There is a transition graph
>State machines are effectively goto writ large...
quoting Prof Carl Hewitt of Actor Model, "goto is harmless"[2], function/procedure call is a goto, much like sending an named event while in particular state with/out parameters
> What do you think about hierarchical state machine [1] ?
Would need to see what the implementation actually looked like and how it was worked on. The graphs may look nice, but I've never seen people program effectively by editing graphs.
> Mentioned in the comment before, there is a transition graph that you can do static analysis on, note that you might run into a halting problem
Sure, but the graph seems to be very much secondary. You don't step through the graph in a debugger, for example.
> quoting Prof Carl Hewitt of Actor Model, "goto is harmless"[2]
Not at all convinced, and he fails to make any real case for it. I've worked on actor systems, and they're bad in the same way that unstructured code is bad.

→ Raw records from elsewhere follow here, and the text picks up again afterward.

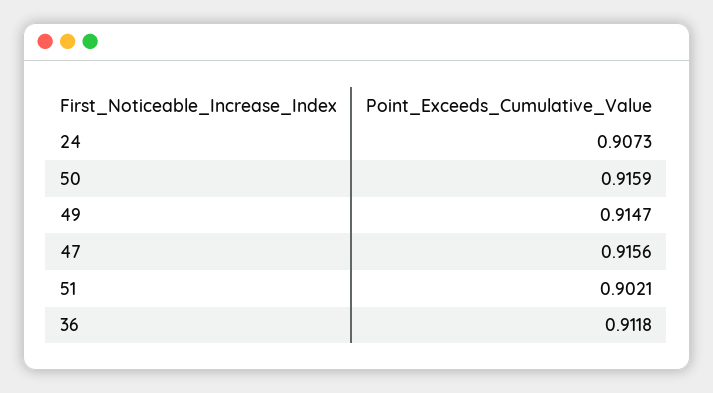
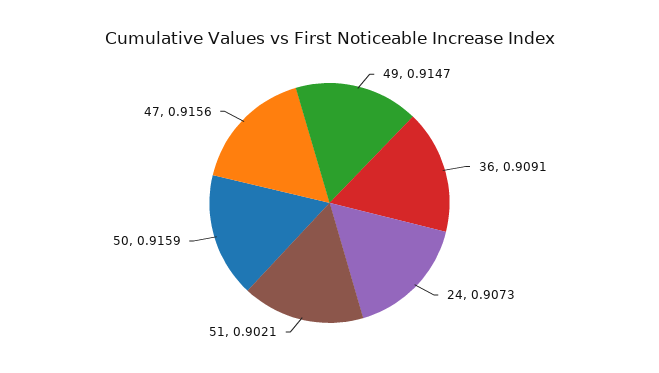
  {
    "24": 0.9073,
    "50": 0.9159,
    "49": 0.9147,
    "47": 0.9156,
    "51": 0.9021,
-   "36": 0.9118
+   "36": 0.9091
  }

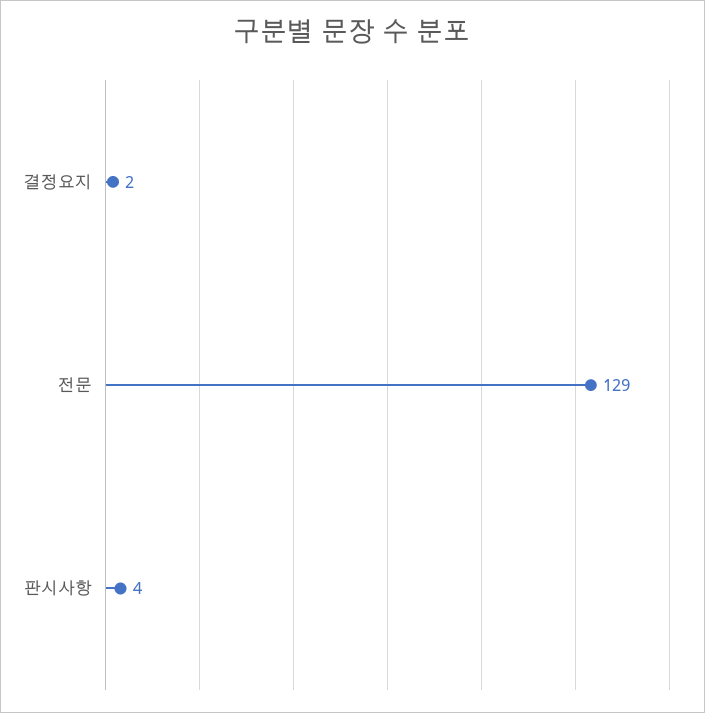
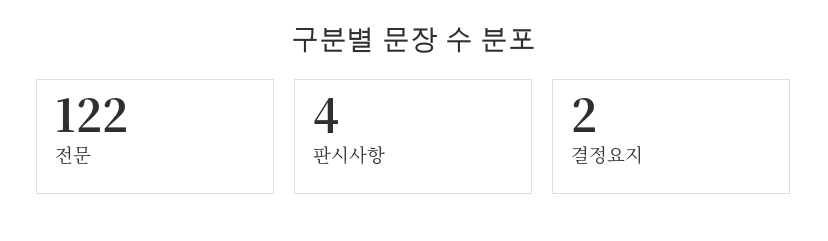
  {
    "결정요지": 2,
-   "전문": 129,
+   "전문": 122,
    "판시사항": 4
  }

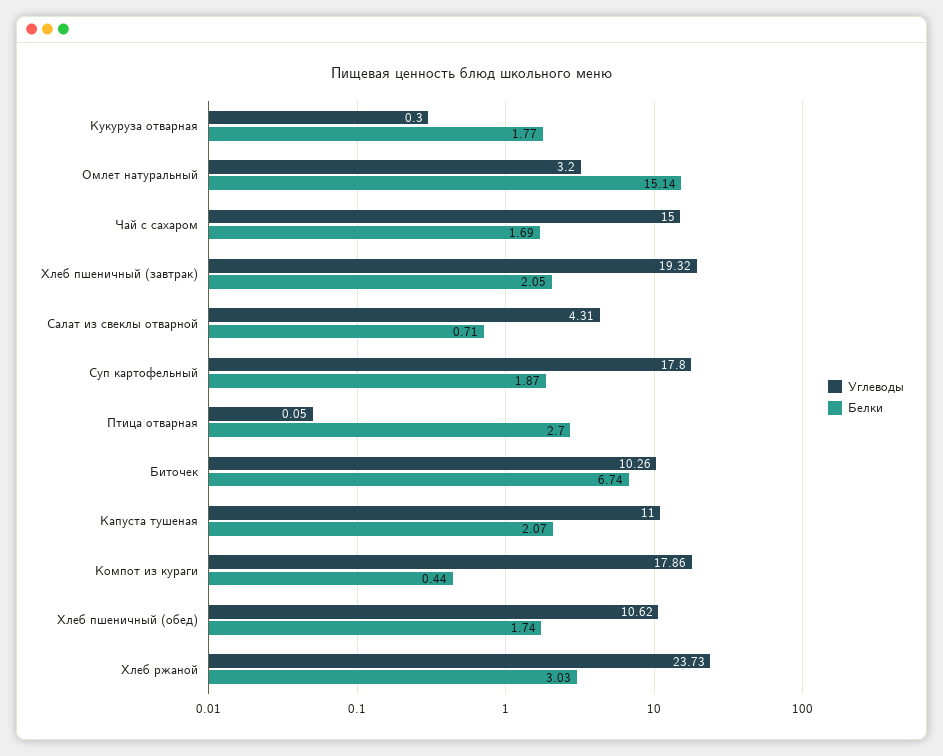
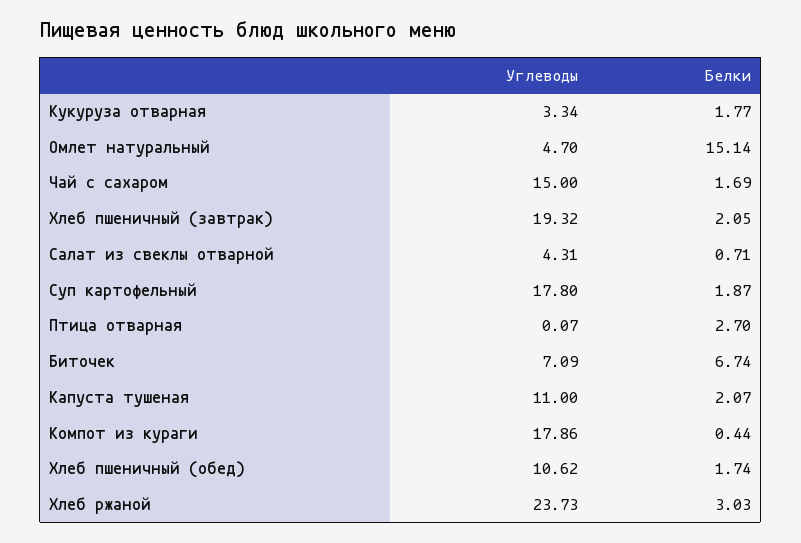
  {
    "Углеводы": {
-     "Кукуруза отварная": 0.3,
+     "Кукуруза отварная": 3.34,
-     "Омлет натуральный": 3.2,
+     "Омлет натуральный": 4.7,
      "Чай с сахаром": 15,
      "Хлеб пшеничный (завтрак)": 19.32,
      "Салат из свеклы отварной": 4.31,
      "Суп картофельный": 17.8,
-     "Птица отварная": 0.05,
+     "Птица отварная": 0.07,
-     "Биточек": 10.26,
+     "Биточек": 7.09,
      "Капуста тушеная": 11,
      "Компот из кураги": 17.86,
      "Хлеб пшеничный (обед)": 10.62,
      "Хлеб ржаной": 23.73
    },
    "Белки": {
      "Кукуруза отварная": 1.77,
      "Омлет натуральный": 15.14,
      "Чай с сахаром": 1.69,
      "Хлеб пшеничный (завтрак)": 2.05,
      "Салат из свеклы отварной": 0.71,
      "Суп картофельный": 1.87,
      "Птица отварная": 2.7,
      "Биточек": 6.74,
      "Капуста тушеная": 2.07,
      "Компот из кураги": 0.44,
      "Хлеб пшеничный (обед)": 1.74,
      "Хлеб ржаной": 3.03
    }
  }

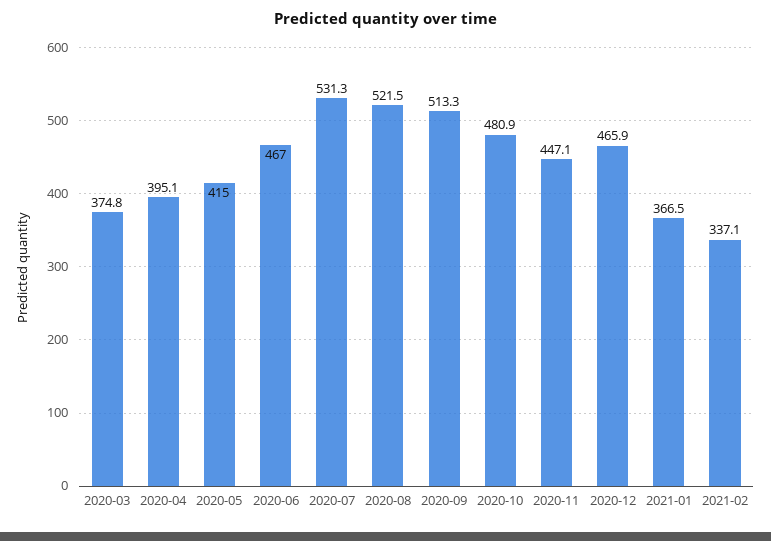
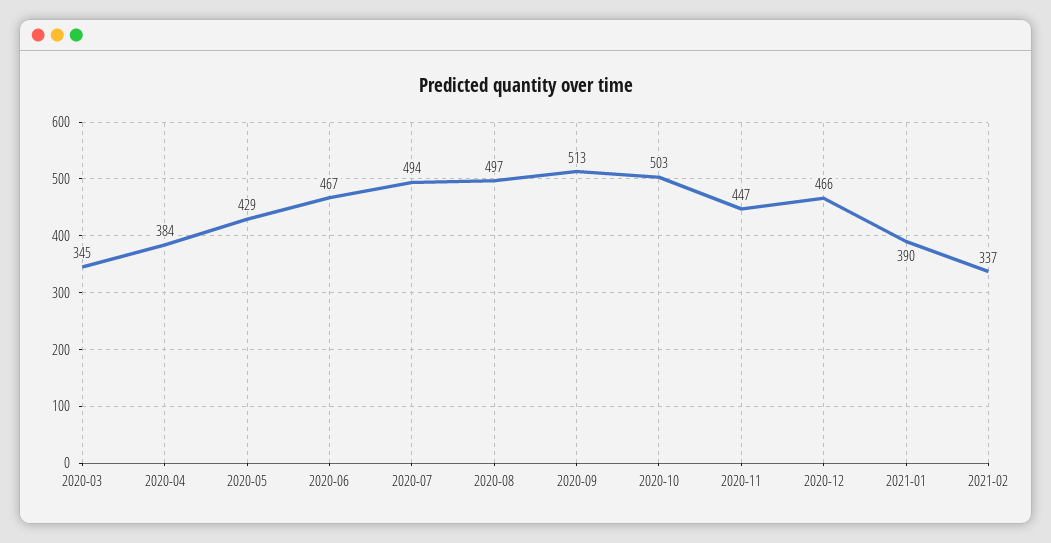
  {
-   "2020-03": 374.8,
+   "2020-03": 345,
-   "2020-04": 395.1,
+   "2020-04": 384,
-   "2020-05": 415,
+   "2020-05": 429,
    "2020-06": 467,
-   "2020-07": 531.3,
+   "2020-07": 494,
-   "2020-08": 521.5,
+   "2020-08": 497,
    "2020-09": 513.3,
-   "2020-10": 480.9,
+   "2020-10": 503,
    "2020-11": 447.1,
    "2020-12": 465.9,
-   "2021-01": 366.5,
+   "2021-01": 390,
    "2021-02": 337.1
  }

> function/procedure call is a goto,
It's not, because you still have the call stack. You know where you came from and why (and can see it in the debugger), and you know you're going back there. You can reason compositionally, because in g(f(x)) f is a black box and always will be even if it gets refactored, whereas there's no equivalent "locality" in a state machine.
> much like sending an named event while in particular state with/out parameters
> Would need to see what the implementation actually looked like and how it was worked on
Examples are but not limited to Simulink, Rhapsody, Unreal Blueprint, QT SCXML
>The graphs may look nice, but I've never seen people program effectively by editing graphs
graph mentioned is a state transition graph, not necessarily a visual graph, although its a nice eventuality
> You don't step through the graph in a debugger, for example.
Yes you do, if using the mentioned example
Combining a state machine with actor model has been a work wonder for me. I have to agree with you on locality in pure state machine, but if a state machine is defined as an Actor you get locality by definition. Its more of a deterministic abstract modelling, testing and execution
> I have to agree with you on locality in pure state machine, but if a state machine is defined as an Actor you get locality by definition.
Not really. You have a kind of binary version of locality - whether something is in the same actor or not - but you can't reason about any region that's smaller or larger than that. Incoming messages might arrive from anywhere, and emitted messages might cause any kind of effect anywhere (including other messages back to the sending actor). So you can't really understand any region larger than an actor without having to understand the whole system - and that's before we even get to passing actor addresses around.